Saturday, March 12, 2011

Intimacy by Hanif Kureishi

Written in first person present tense, it is the inner monologue of a man who is on his last night in his home with his family. Unbeknownst to them, he is leaving in the morning. The opening line tells the whole story, "It is the saddest night, for I am leaving and not coming back." Why, we immediately want to know and that puts the reader right at the highest dramatic point.

How does he tell the story? The reader is with Jay over the course of the evening. The story moves through about six hours as he bathes his boys, puts them to bed, eats with his wife, tries to pack, goes to bed, masturbates in bathroom, is interrupted by son, puts him back to bed, leaves the house. Threaded throughout that is back story that tells us why Jay is leaving and what he thinks about it.

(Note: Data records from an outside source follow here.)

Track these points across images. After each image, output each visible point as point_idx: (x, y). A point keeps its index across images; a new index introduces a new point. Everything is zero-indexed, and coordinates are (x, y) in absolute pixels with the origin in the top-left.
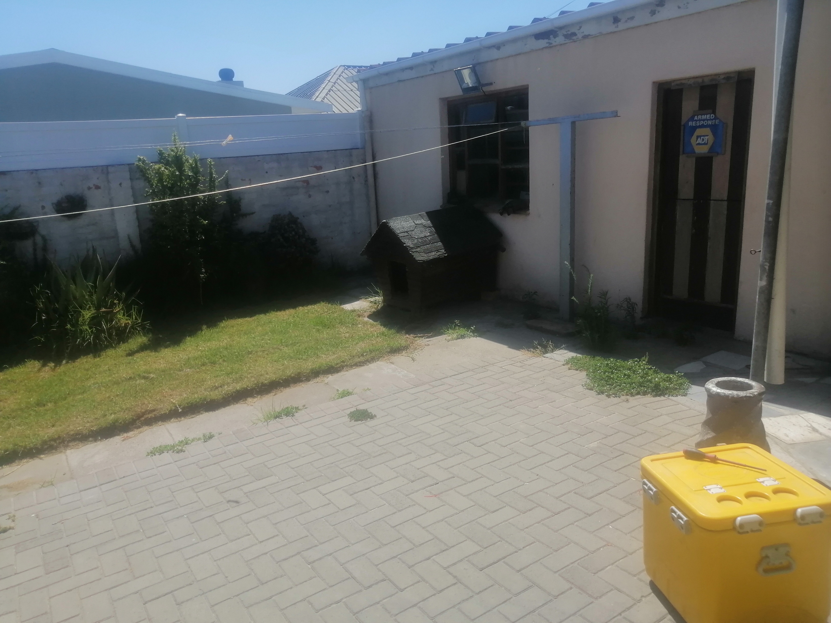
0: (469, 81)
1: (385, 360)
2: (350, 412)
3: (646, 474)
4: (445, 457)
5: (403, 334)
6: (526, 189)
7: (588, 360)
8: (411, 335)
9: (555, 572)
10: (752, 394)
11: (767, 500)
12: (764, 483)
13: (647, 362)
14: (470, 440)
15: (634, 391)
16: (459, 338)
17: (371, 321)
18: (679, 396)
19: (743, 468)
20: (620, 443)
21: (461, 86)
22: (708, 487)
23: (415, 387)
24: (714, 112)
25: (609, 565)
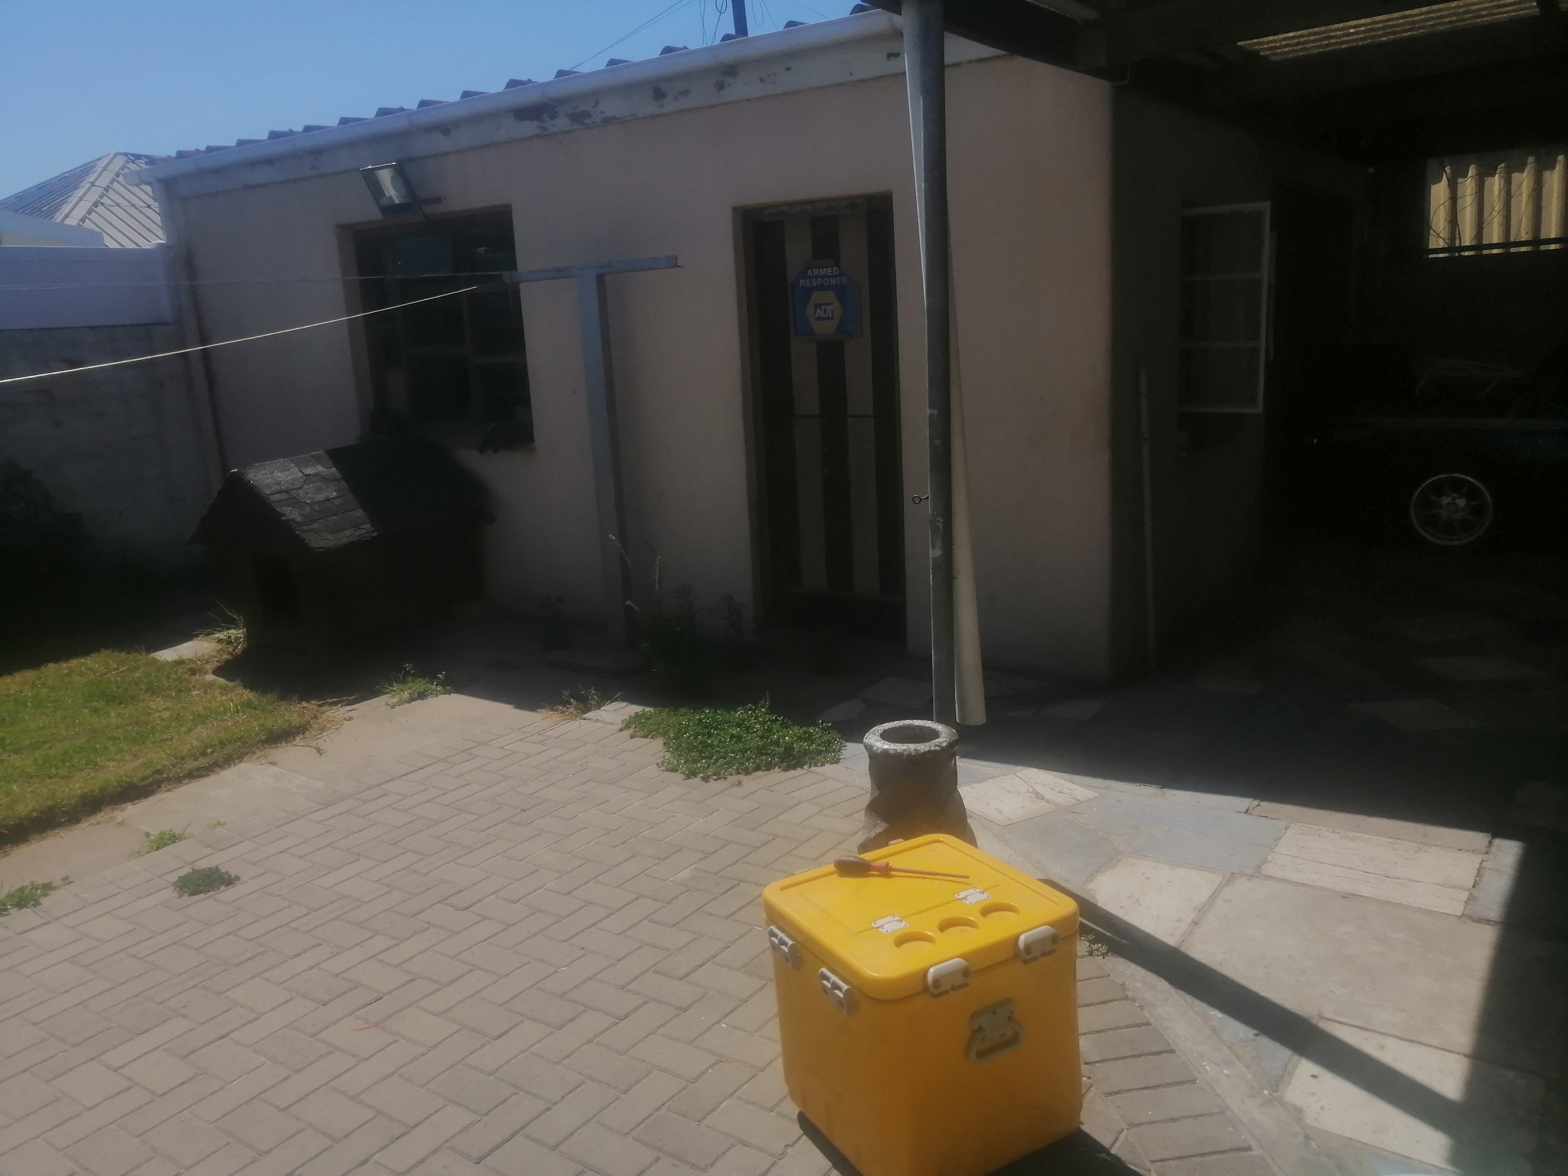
0: (392, 192)
1: (258, 758)
2: (177, 879)
3: (774, 917)
4: (394, 942)
5: (295, 701)
6: (525, 402)
7: (665, 715)
8: (313, 702)
9: (625, 1134)
10: (939, 746)
11: (974, 929)
12: (966, 900)
13: (769, 709)
14: (445, 899)
15: (750, 765)
16: (414, 700)
17: (221, 681)
18: (827, 763)
19: (933, 879)
20: (731, 865)
21: (378, 204)
22: (879, 923)
23: (324, 807)
24: (837, 264)
25: (725, 1099)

  • What he anticipates the future to hold. "Eight years ago, my friend Victor left his wife. Since then he has had only unsatisfactory loves, including the Chinese prostitute who played the piano naked and brought all her belongings to their assignations." (p.362)
  • His reflection on sex despite his active sexual longings, and finally affair with a young girl. "After a certain age, sex is no longer casual. To lay your hand on another's body, or to put your mouth against another's –what a commitment that is! Your whole life uncovered." (p.363)
  • His marriage: "It wasn't Susan's wit or beauty that attracted me. There was never great passion—perhaps that was the point." (p.365)
  • His insecurity: "Fear is something I recognize. My childhood still tastes of fear. Fear of parents, aunts, and uncles, of vicars, police, and teachers, and of being kicked, abused, and insulted by other children. The fear of getting into trouble, of being discovered, castigated, smacked, ignored, locked in, locked out. There is, too, the fear of your own anger, of retaliation and of annihilation, as well as the fear of who you might become. It isn't surprising that you become accustomed to doing what you are told while making a safe place inside yourself and living a secret life." (p.366)
  • His friend Asif's perspective on marriage, followed by what Jay sees as his failures.

    "But marriage is a battle, a terrible journey, a season in Hell, and a reason for living. You need to be equipped in all areas, not just the sexual.'

    'Yes,' I said, dully, 'I know.'

    Oh to be equipped in all areas." (p. 368)

  • His struggle with the question of being true to his own self and his (self-centered) desire for freedom and possibility.
  • "What did father's life show me? That life is a struggle, and that struggle gets you nowhere. That there is little pleasure in marriage; that it is like doing a job one hates. You can't leave and you can't enjoy it. Both he and Mother were frustrated, neither being able to find a way to get what they wanted. Nevertheless, they were loyal and faithful to each other. Disloyal and unfaithful to themselves. Or do I misunderstand?" (p. 369)
  • His role in his marriage. "Its been weeks since we fucked. I've stopped approaching Susan in that way, to see if she desires me. I have waited for a flicker of interest. I am a dog under the table waiting for a biscuit."
  • His hope for redemption. "If she wakes up, puts out her arms, and says she loves me, I will sink back into the pillow and never leave. But she has never done such a thing." (p.370)
  • The tragedy of his situation. "I glance into the mirror and see a gray-haired, grimacing, mad-eyed monkey with a fist in front of him (his other hand placed delicately on his side because his back hurts from lifting the children). I suddenly feel I am more likely to weep than ejaculate." (p.371)
  • The sadness of leaving his children. "I wonder when I will sleep beside him again. He has a vicious kick and a tendency, at unexpected moments, to vomit in my hair. But he can pat and stroke my face like a lover. His affectionate words and little voice are God's breath to me." (p.372)

All this serves to make Jay a fully dimensional character as an emotionally limited man. Because despite all this insight and sensitivity, there is really never a question about him leaving. He is flirting with it throughout but he is unable to be serious. His character perfectly summed up by his friend Asif. "You remind me of someone who reads only the first chapter of a book. You never discover what happens next." (p.367) Jay is perpetually stuck in his adolescent approach to the shiny and new.

I read somewhere that this story became a novella. I find that interesting since the whole story is perfectly encapsulated in these eleven pages. And while Jay is sympathetic in this short form and the portrait of this marriage poignant, I am not interested enough in him to read a longer work.